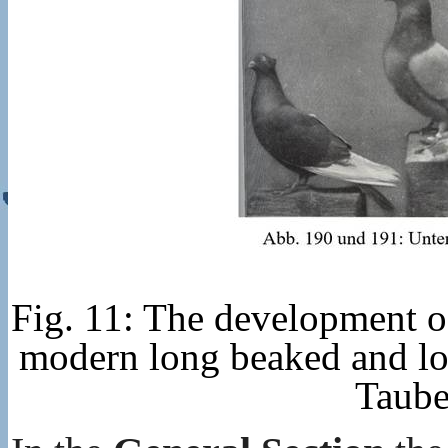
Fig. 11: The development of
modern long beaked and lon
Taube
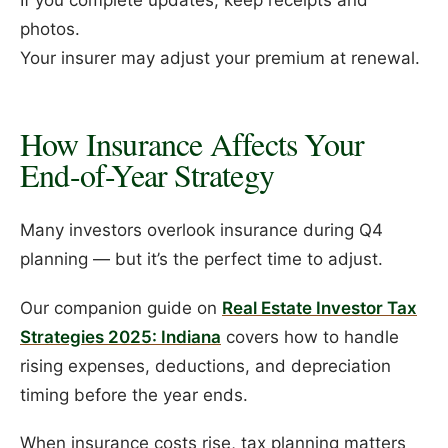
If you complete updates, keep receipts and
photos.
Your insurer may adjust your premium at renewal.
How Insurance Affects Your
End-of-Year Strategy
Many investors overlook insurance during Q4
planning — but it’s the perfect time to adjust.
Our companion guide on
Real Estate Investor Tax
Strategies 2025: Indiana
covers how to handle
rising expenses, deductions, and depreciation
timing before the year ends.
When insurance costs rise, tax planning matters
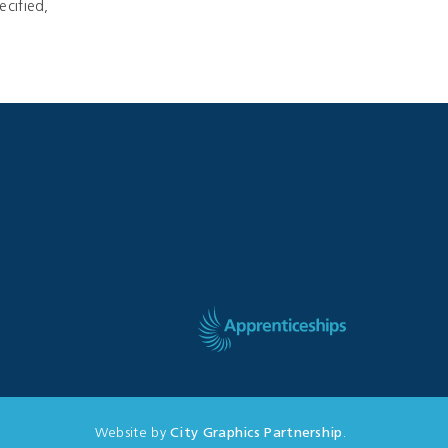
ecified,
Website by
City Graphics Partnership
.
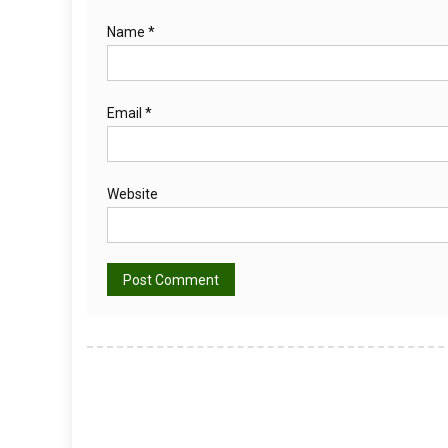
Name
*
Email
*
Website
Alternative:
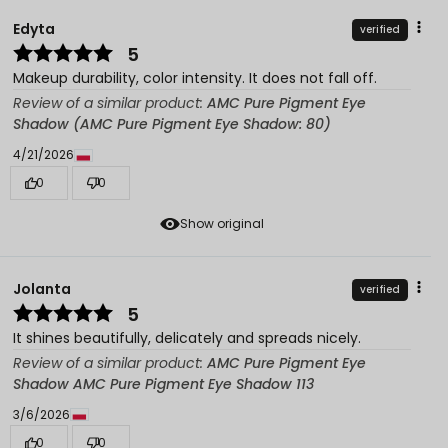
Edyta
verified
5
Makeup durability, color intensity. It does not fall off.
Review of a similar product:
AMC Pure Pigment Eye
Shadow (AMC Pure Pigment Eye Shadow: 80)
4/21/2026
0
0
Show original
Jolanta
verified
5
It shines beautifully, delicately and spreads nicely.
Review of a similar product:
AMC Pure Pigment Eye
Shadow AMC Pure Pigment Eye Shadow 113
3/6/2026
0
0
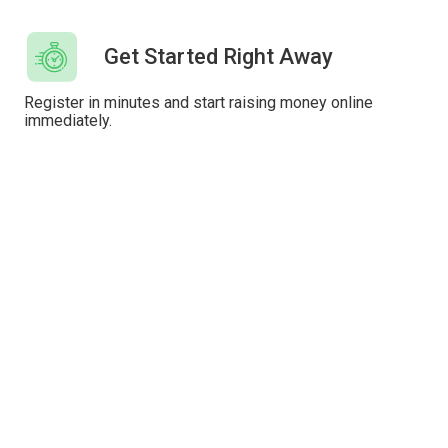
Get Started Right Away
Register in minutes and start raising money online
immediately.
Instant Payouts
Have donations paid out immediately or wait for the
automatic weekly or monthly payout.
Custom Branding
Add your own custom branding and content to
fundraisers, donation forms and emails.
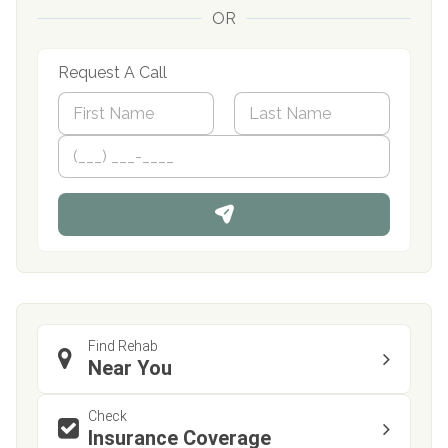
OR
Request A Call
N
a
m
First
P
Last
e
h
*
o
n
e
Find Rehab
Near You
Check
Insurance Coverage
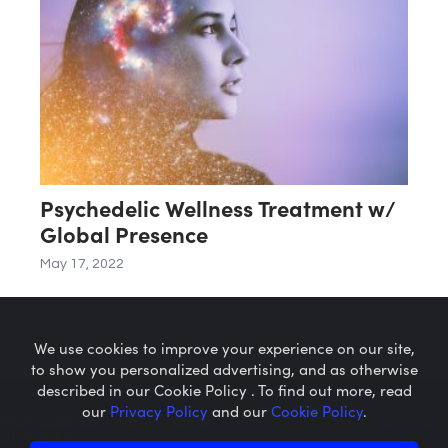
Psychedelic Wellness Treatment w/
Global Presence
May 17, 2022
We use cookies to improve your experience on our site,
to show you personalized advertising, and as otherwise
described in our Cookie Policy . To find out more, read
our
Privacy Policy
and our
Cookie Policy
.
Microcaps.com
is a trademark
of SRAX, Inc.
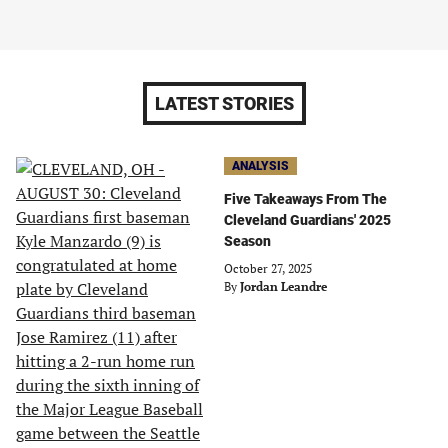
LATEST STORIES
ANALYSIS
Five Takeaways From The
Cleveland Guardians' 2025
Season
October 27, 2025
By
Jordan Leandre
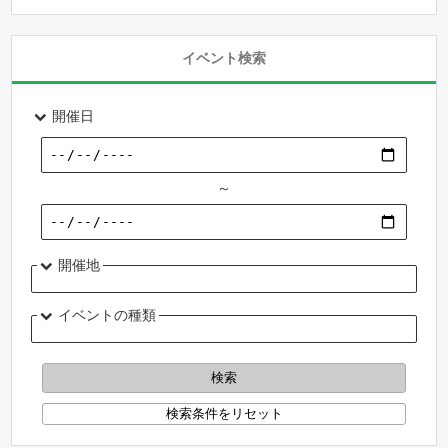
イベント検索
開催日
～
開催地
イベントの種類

·····

Find every line in the listing that contains the word "adjust" and copy each of those lines.

Your insurer may adjust your premium at renewal.
planning — but it’s the perfect time to adjust.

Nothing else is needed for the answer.